Survivors of trauma know that just being alive isn't enough and that to be alive without dignity, safety, choices, and respect can wear one's will to live rather than support or enhance or promote it.

Plus, I also shared with the oncologist the study my ex-husband had forwarded to me that was published the week before that found that those who'd had PTSD, ever, had twice ovarian cancer as those who had not. If PTSD symptoms make getting ovarian cancer more common and likely, surely managing PTSD symptoms while living with ovarian cancer makes some medical sense.
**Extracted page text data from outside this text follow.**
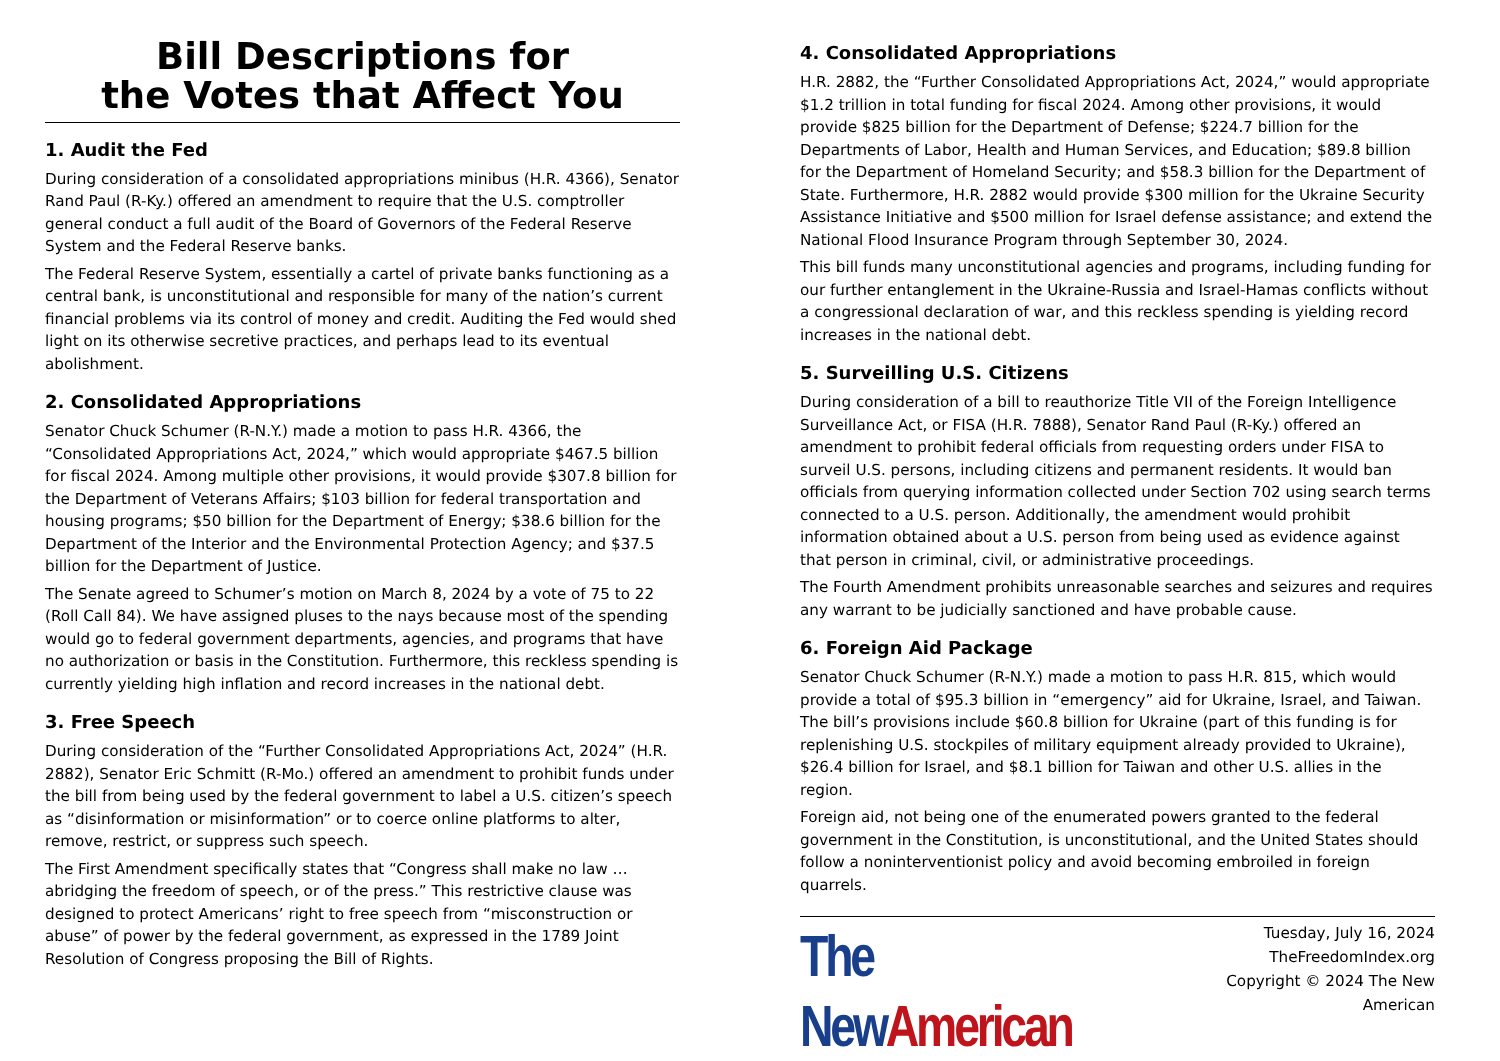Bill Descriptions for
the Votes that Affect You
1. Audit the Fed
During consideration of a consolidated appropriations minibus (H.R. 4366), Senator Rand Paul (R-Ky.) offered an amendment to require that the U.S. comptroller general conduct a full audit of the Board of Governors of the Federal Reserve System and the Federal Reserve banks.
The Federal Reserve System, essentially a cartel of private banks functioning as a central bank, is unconstitutional and responsible for many of the nation’s current financial problems via its control of money and credit. Auditing the Fed would shed light on its otherwise secretive practices, and perhaps lead to its eventual abolishment.
2. Consolidated Appropriations
Senator Chuck Schumer (R-N.Y.) made a motion to pass H.R. 4366, the “Consolidated Appropriations Act, 2024,” which would appropriate $467.5 billion for fiscal 2024. Among multiple other provisions, it would provide $307.8 billion for the Department of Veterans Affairs; $103 billion for federal transportation and housing programs; $50 billion for the Department of Energy; $38.6 billion for the Department of the Interior and the Environmental Protection Agency; and $37.5 billion for the Department of Justice.
The Senate agreed to Schumer’s motion on March 8, 2024 by a vote of 75 to 22 (Roll Call 84). We have assigned pluses to the nays because most of the spending would go to federal government departments, agencies, and programs that have no authorization or basis in the Constitution. Furthermore, this reckless spending is currently yielding high inflation and record increases in the national debt.
3. Free Speech
During consideration of the “Further Consolidated Appropriations Act, 2024” (H.R. 2882), Senator Eric Schmitt (R-Mo.) offered an amendment to prohibit funds under the bill from being used by the federal government to label a U.S. citizen’s speech as “disinformation or misinformation” or to coerce online platforms to alter, remove, restrict, or suppress such speech.
The First Amendment specifically states that “Congress shall make no law … abridging the freedom of speech, or of the press.” This restrictive clause was designed to protect Americans’ right to free speech from “misconstruction or abuse” of power by the federal government, as expressed in the 1789 Joint Resolution of Congress proposing the Bill of Rights.
4. Consolidated Appropriations
H.R. 2882, the “Further Consolidated Appropriations Act, 2024,” would appropriate $1.2 trillion in total funding for fiscal 2024. Among other provisions, it would provide $825 billion for the Department of Defense; $224.7 billion for the Departments of Labor, Health and Human Services, and Education; $89.8 billion for the Department of Homeland Security; and $58.3 billion for the Department of State. Furthermore, H.R. 2882 would provide $300 million for the Ukraine Security Assistance Initiative and $500 million for Israel defense assistance; and extend the National Flood Insurance Program through September 30, 2024.
This bill funds many unconstitutional agencies and programs, including funding for our further entanglement in the Ukraine-Russia and Israel-Hamas conflicts without a congressional declaration of war, and this reckless spending is yielding record increases in the national debt.
5. Surveilling U.S. Citizens
During consideration of a bill to reauthorize Title VII of the Foreign Intelligence Surveillance Act, or FISA (H.R. 7888), Senator Rand Paul (R-Ky.) offered an amendment to prohibit federal officials from requesting orders under FISA to surveil U.S. persons, including citizens and permanent residents. It would ban officials from querying information collected under Section 702 using search terms connected to a U.S. person. Additionally, the amendment would prohibit information obtained about a U.S. person from being used as evidence against that person in criminal, civil, or administrative proceedings.
The Fourth Amendment prohibits unreasonable searches and seizures and requires any warrant to be judicially sanctioned and have probable cause.
6. Foreign Aid Package
Senator Chuck Schumer (R-N.Y.) made a motion to pass H.R. 815, which would provide a total of $95.3 billion in “emergency” aid for Ukraine, Israel, and Taiwan. The bill’s provisions include $60.8 billion for Ukraine (part of this funding is for replenishing U.S. stockpiles of military equipment already provided to Ukraine), $26.4 billion for Israel, and $8.1 billion for Taiwan and other U.S. allies in the region.
Foreign aid, not being one of the enumerated powers granted to the federal government in the Constitution, is unconstitutional, and the United States should follow a noninterventionist policy and avoid becoming embroiled in foreign quarrels.
The New American
Tuesday, July 16, 2024
TheFreedomIndex.org
Copyright © 2024 The New American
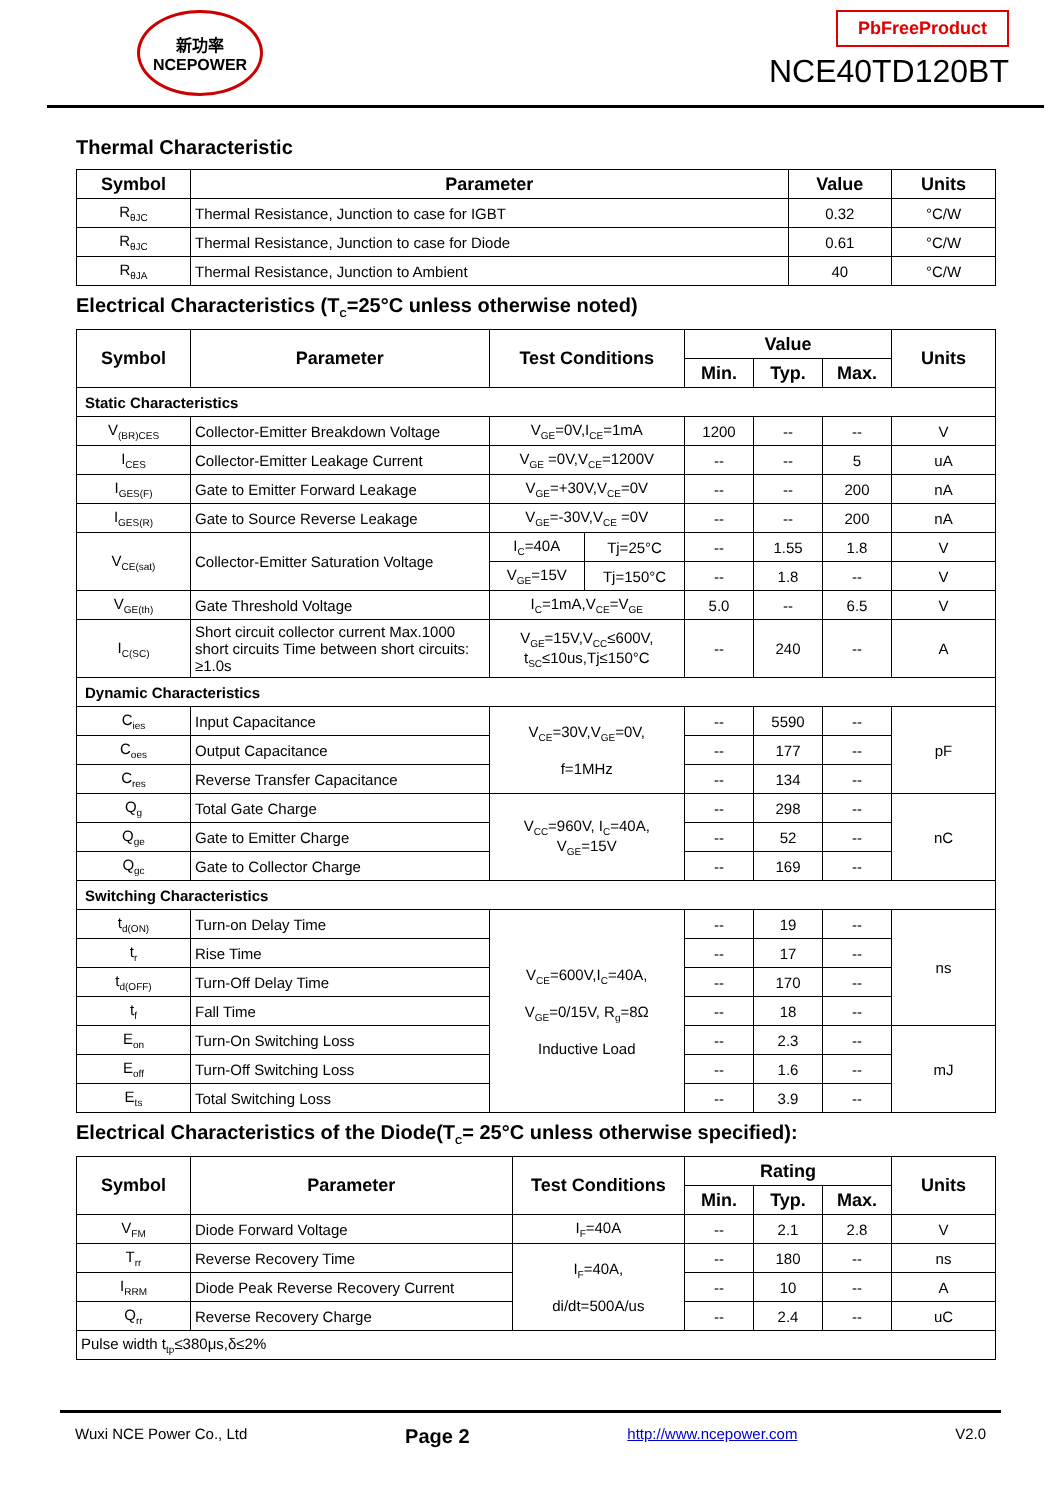新功率
NCEPOWER
PbFreeProduct
NCE40TD120BT
Thermal Characteristic
| Symbol | Parameter | Value | Units |
| --- | --- | --- | --- |
| R<sub>θJC</sub> | Thermal Resistance, Junction to case for IGBT | 0.32 | °C/W |
| R<sub>θJC</sub> | Thermal Resistance, Junction to case for Diode | 0.61 | °C/W |
| R<sub>θJA</sub> | Thermal Resistance, Junction to Ambient | 40 | °C/W |
Electrical Characteristics (T<sub>C</sub>=25°C unless otherwise noted)
| Symbol | Parameter | Test Conditions | | Value | | | Units |
| --- | --- | --- | --- | --- | --- | --- | --- |
| | | | | Min. | Typ. | Max. | |
| Static Characteristics | | | | | | | |
| V<sub>(BR)CES</sub> | Collector-Emitter Breakdown Voltage | V<sub>GE</sub>=0V,I<sub>CE</sub>=1mA | | 1200 | -- | -- | V |
| I<sub>CES</sub> | Collector-Emitter Leakage Current | V<sub>GE</sub> =0V,V<sub>CE</sub>=1200V | | -- | -- | 5 | uA |
| I<sub>GES(F)</sub> | Gate to Emitter Forward Leakage | V<sub>GE</sub>=+30V,V<sub>CE</sub>=0V | | -- | -- | 200 | nA |
| I<sub>GES(R)</sub> | Gate to Source Reverse Leakage | V<sub>GE</sub>=-30V,V<sub>CE</sub> =0V | | -- | -- | 200 | nA |
| V<sub>CE(sat)</sub> | Collector-Emitter Saturation Voltage | I<sub>C</sub>=40A | Tj=25°C | -- | 1.55 | 1.8 | V |
| | | V<sub>GE</sub>=15V | Tj=150°C | -- | 1.8 | -- | V |
| V<sub>GE(th)</sub> | Gate Threshold Voltage | I<sub>C</sub>=1mA,V<sub>CE</sub>=V<sub>GE</sub> | | 5.0 | -- | 6.5 | V |
| I<sub>C(SC)</sub> | Short circuit collector current Max.1000 short circuits Time between short circuits: ≥1.0s | V<sub>GE</sub>=15V,V<sub>CC</sub>≤600V, t<sub>SC</sub>≤10us,Tj≤150°C | | -- | 240 | -- | A |
| Dynamic Characteristics | | | | | | | |
| C<sub>ies</sub> | Input Capacitance | V<sub>CE</sub>=30V,V<sub>GE</sub>=0V, f=1MHz | | -- | 5590 | -- | pF |
| C<sub>oes</sub> | Output Capacitance | | | -- | 177 | -- | |
| C<sub>res</sub> | Reverse Transfer Capacitance | | | -- | 134 | -- | |
| Q<sub>g</sub> | Total Gate Charge | V<sub>CC</sub>=960V, I<sub>C</sub>=40A, V<sub>GE</sub>=15V | | -- | 298 | -- | nC |
| Q<sub>ge</sub> | Gate to Emitter Charge | | | -- | 52 | -- | |
| Q<sub>gc</sub> | Gate to Collector Charge | | | -- | 169 | -- | |
| Switching Characteristics | | | | | | | |
| t<sub>d(ON)</sub> | Turn-on Delay Time | V<sub>CE</sub>=600V,I<sub>C</sub>=40A, V<sub>GE</sub>=0/15V, R<sub>g</sub>=8Ω Inductive Load | | -- | 19 | -- | ns |
| t<sub>r</sub> | Rise Time | | | -- | 17 | -- | |
| t<sub>d(OFF)</sub> | Turn-Off Delay Time | | | -- | 170 | -- | |
| t<sub>f</sub> | Fall Time | | | -- | 18 | -- | |
| E<sub>on</sub> | Turn-On Switching Loss | | | -- | 2.3 | -- | mJ |
| E<sub>off</sub> | Turn-Off Switching Loss | | | -- | 1.6 | -- | |
| E<sub>ts</sub> | Total Switching Loss | | | -- | 3.9 | -- | |
Electrical Characteristics of the Diode(T<sub>C</sub>= 25°C unless otherwise specified):
| Symbol | Parameter | Test Conditions | Rating | | | Units |
| --- | --- | --- | --- | --- | --- | --- |
| | | | Min. | Typ. | Max. | |
| V<sub>FM</sub> | Diode Forward Voltage | I<sub>F</sub>=40A | -- | 2.1 | 2.8 | V |
| T<sub>rr</sub> | Reverse Recovery Time | I<sub>F</sub>=40A, di/dt=500A/us | -- | 180 | -- | ns |
| I<sub>RRM</sub> | Diode Peak Reverse Recovery Current | | -- | 10 | -- | A |
| Q<sub>rr</sub> | Reverse Recovery Charge | | -- | 2.4 | -- | uC |
| Pulse width t<sub>tp</sub>≤380μs,δ≤2% | | | | | | |
Wuxi NCE Power Co., Ltd Page 2 http://www.ncepower.com V2.0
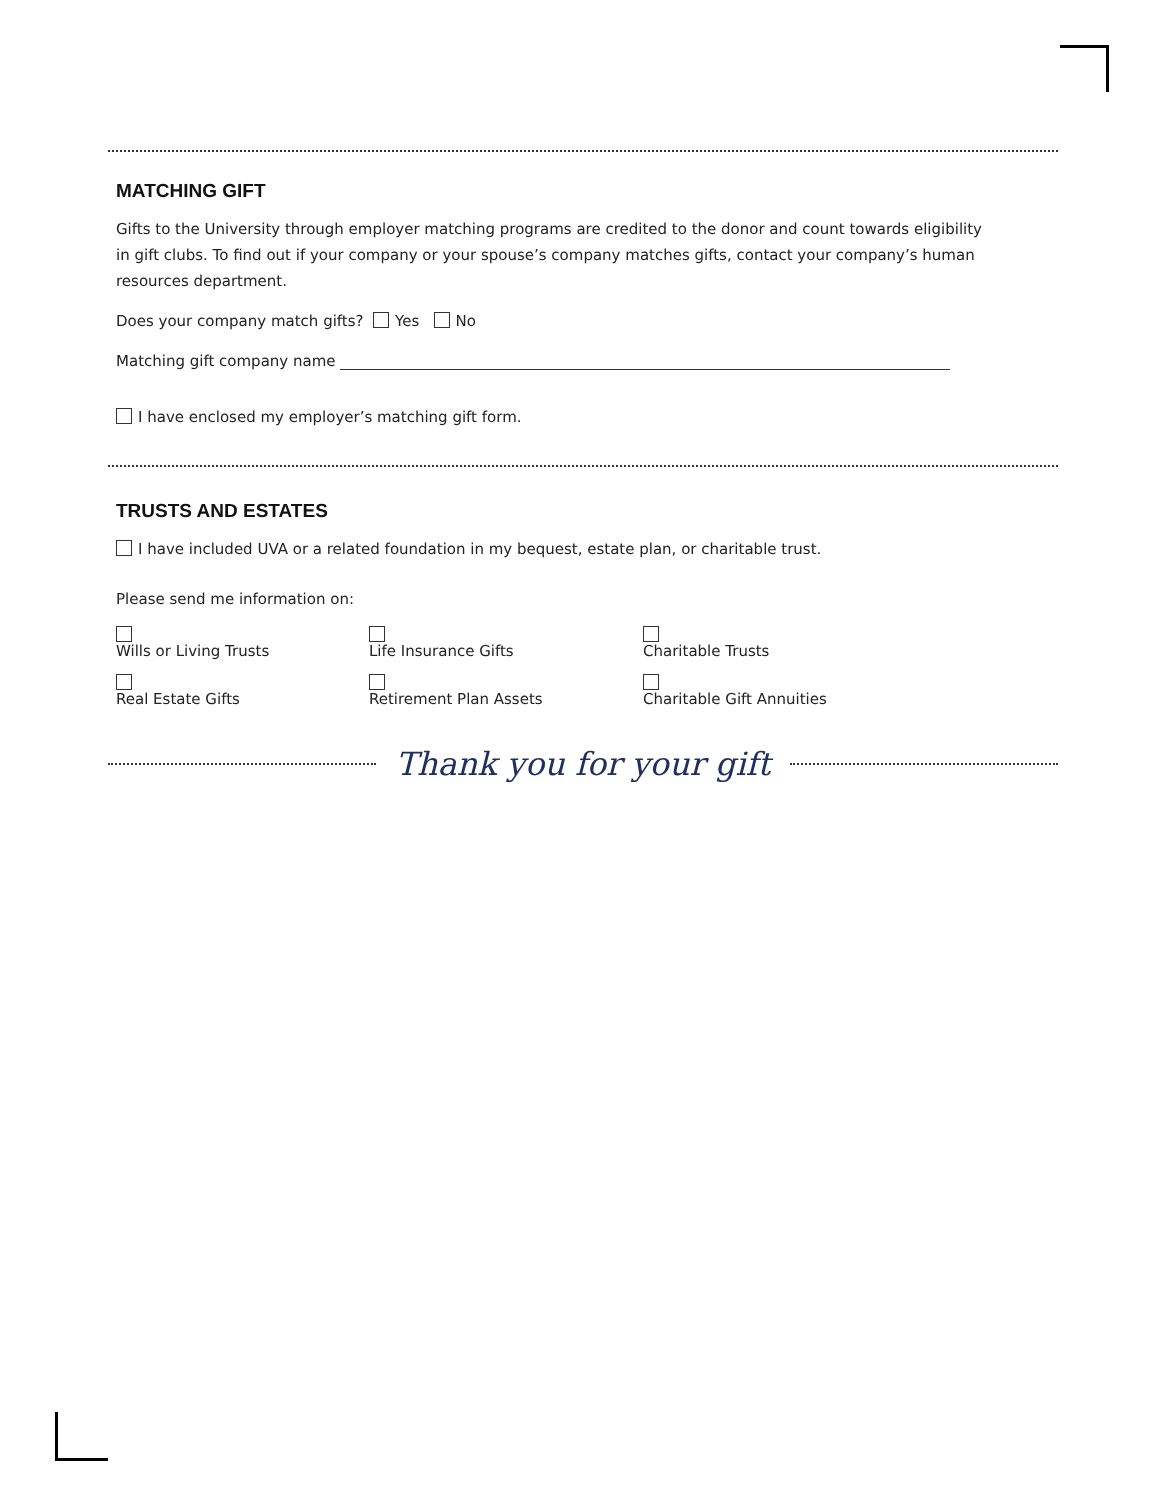MATCHING GIFT
Gifts to the University through employer matching programs are credited to the donor and count towards eligibility in gift clubs. To find out if your company or your spouse’s company matches gifts, contact your company’s human resources department.
Does your company match gifts? Yes No
Matching gift company name
I have enclosed my employer’s matching gift form.
TRUSTS AND ESTATES
I have included UVA or a related foundation in my bequest, estate plan, or charitable trust.
Please send me information on:
Wills or Living Trusts Life Insurance Gifts Charitable Trusts
Real Estate Gifts Retirement Plan Assets Charitable Gift Annuities
Thank you for your gift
I wrote to the study authors about that, in fact, and it's not something anyone can say for sure, because there's not been a study on that. I shared the study with my oncologist and surgeon.

Treating ovarian cancer and PTSD, together, figuring out how they are related, even when studies suggest a link, isn't yet a thing routinely done by surgeons, oncologists, or even geneticists.

That's part of what all of us increasing awareness about adverse childhood experiences and their lifelong impact on health and disease are trying to change. We know there are correlations and overlaps and epi-genetics and social determinants of health.